(Records from a dataset)

□ □ □ □ □

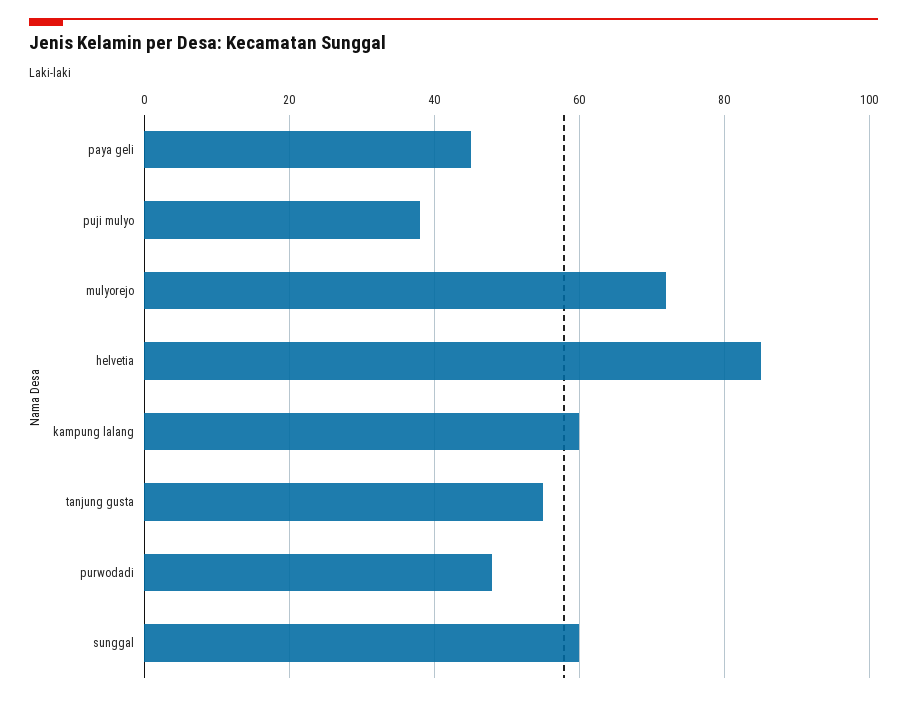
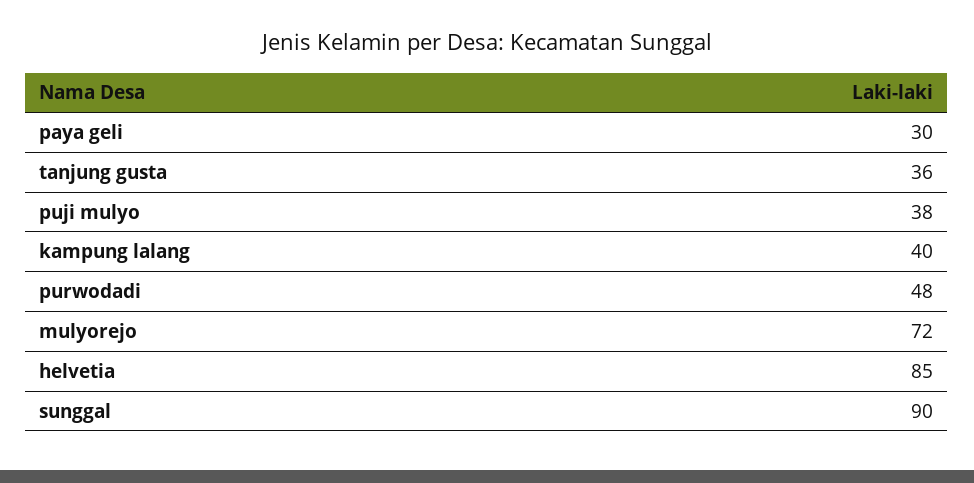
paya geli: 45 -> 30
kampung lalang: 60 -> 40
tanjung gusta: 55 -> 36
sunggal: 60 -> 90

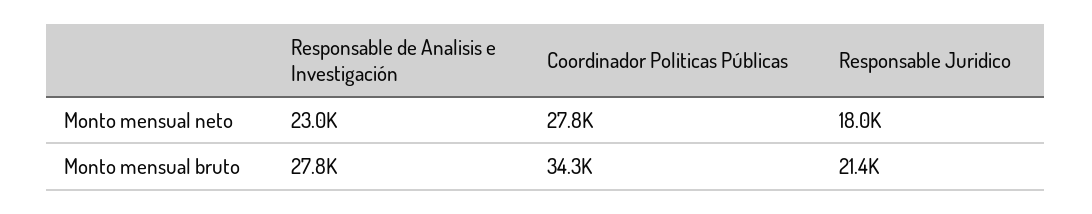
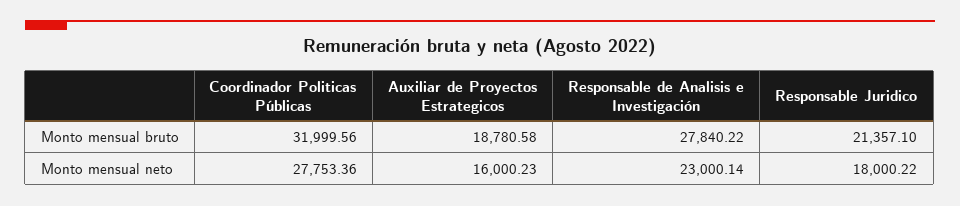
Coordinador Politicas Públicas, Monto mensual bruto: 34300 -> 31999.56
Auxiliar de Proyectos Estrategicos, Monto mensual bruto: none -> 18780.58
Auxiliar de Proyectos Estrategicos, Monto mensual neto: none -> 16000.23

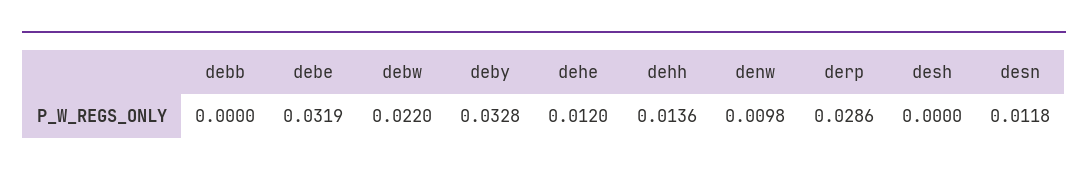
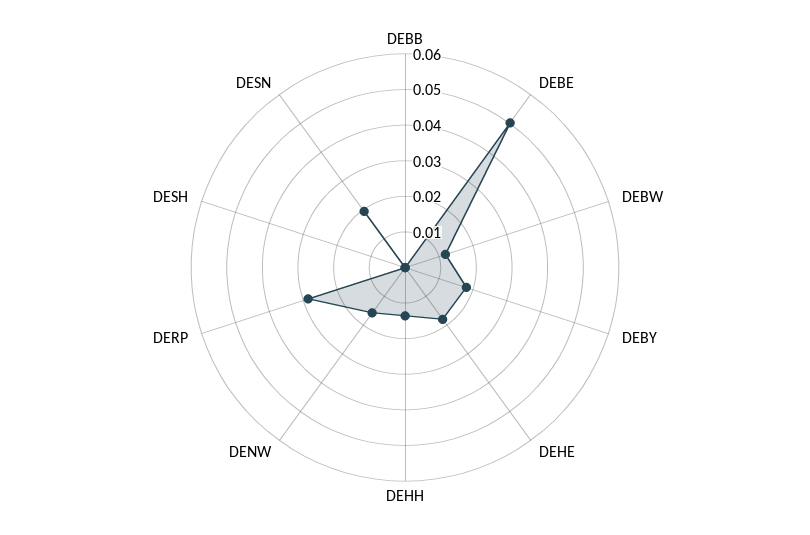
debe: 0.0319 -> 0.05
debw: 0.022 -> 0.0125
deby: 0.0328 -> 0.0175
dehe: 0.012 -> 0.0175
denw: 0.0098 -> 0.015
desn: 0.0118 -> 0.02

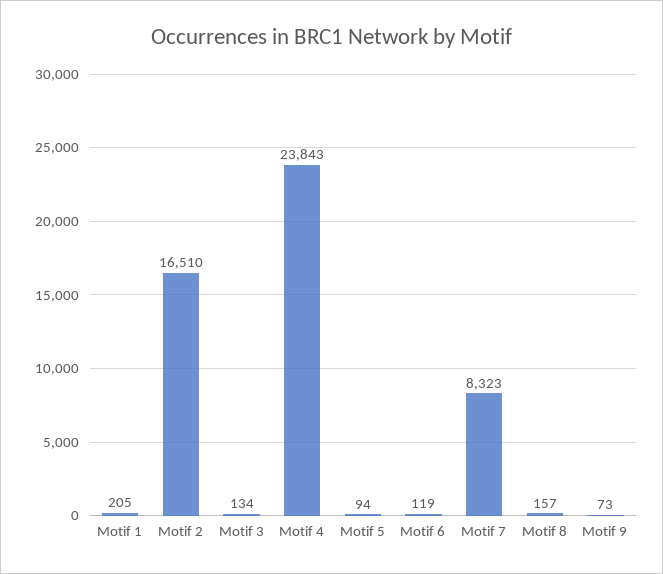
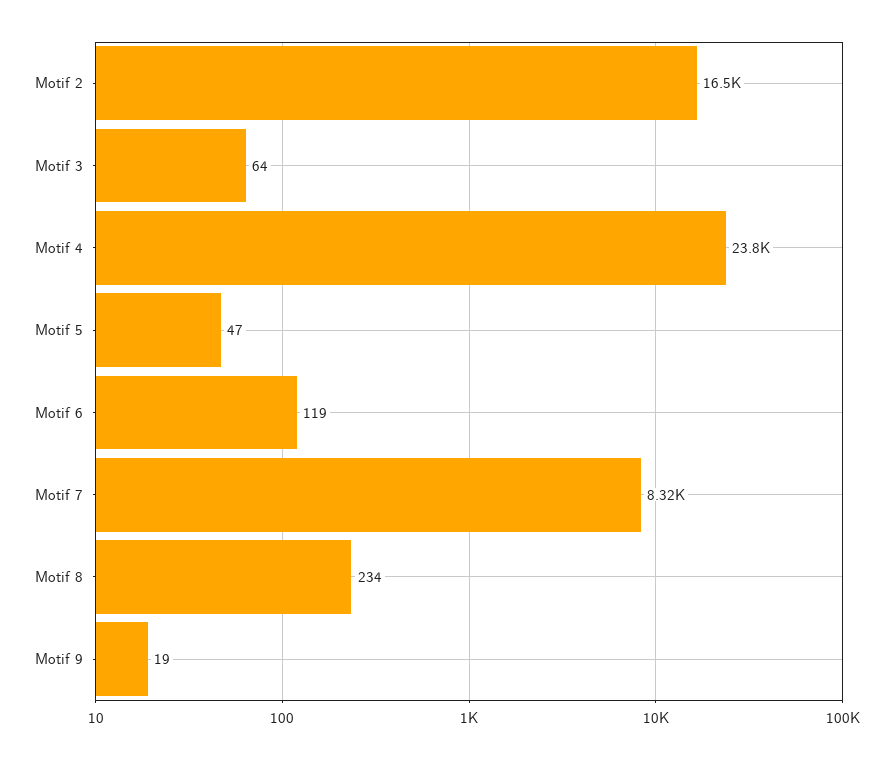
Motif 1: 205 -> none
Motif 3: 134 -> 64
Motif 5: 94 -> 47
Motif 8: 157 -> 234
Motif 9: 73 -> 19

□ □ □ □ □

• _AIM OF THE TASK_
Write out the lines from the line with "sunggal: 60 -> 90" through the end of the records exactly; do not include pictures or any other lines.

• _ANSWER SPACE_
sunggal: 60 -> 90

Coordinador Politicas Públicas, Monto mensual bruto: 34300 -> 31999.56
Auxiliar de Proyectos Estrategicos, Monto mensual bruto: none -> 18780.58
Auxiliar de Proyectos Estrategicos, Monto mensual neto: none -> 16000.23

debe: 0.0319 -> 0.05
debw: 0.022 -> 0.0125
deby: 0.0328 -> 0.0175
dehe: 0.012 -> 0.0175
denw: 0.0098 -> 0.015
desn: 0.0118 -> 0.02

Motif 1: 205 -> none
Motif 3: 134 -> 64
Motif 5: 94 -> 47
Motif 8: 157 -> 234
Motif 9: 73 -> 19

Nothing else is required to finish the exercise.